-------- Data in this exercise --------

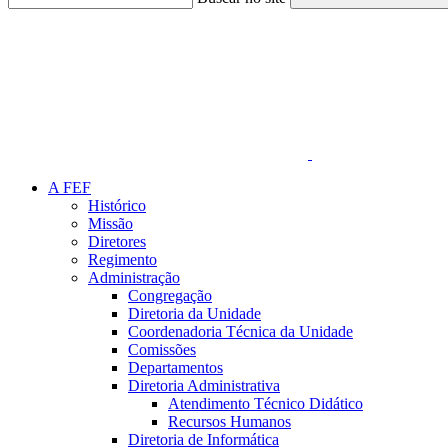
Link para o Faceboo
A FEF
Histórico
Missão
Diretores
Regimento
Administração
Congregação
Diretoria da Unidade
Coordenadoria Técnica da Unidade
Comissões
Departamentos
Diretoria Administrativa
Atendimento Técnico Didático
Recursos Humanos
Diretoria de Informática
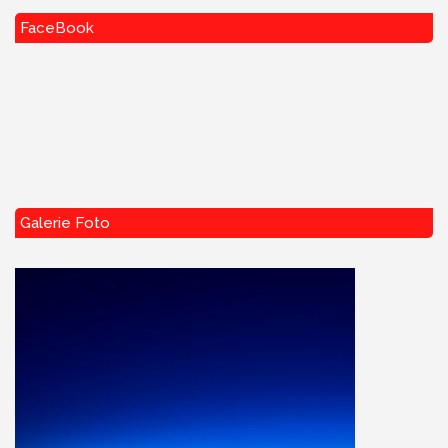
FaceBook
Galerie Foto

--------

■ Request
Transcribe exactly the lines above, running from the one that contains "Recursos Humanos" through the final line of the listing, and skip every picture.

■ Output
Recursos Humanos
Diretoria de Informática
FaceBook
Galerie Foto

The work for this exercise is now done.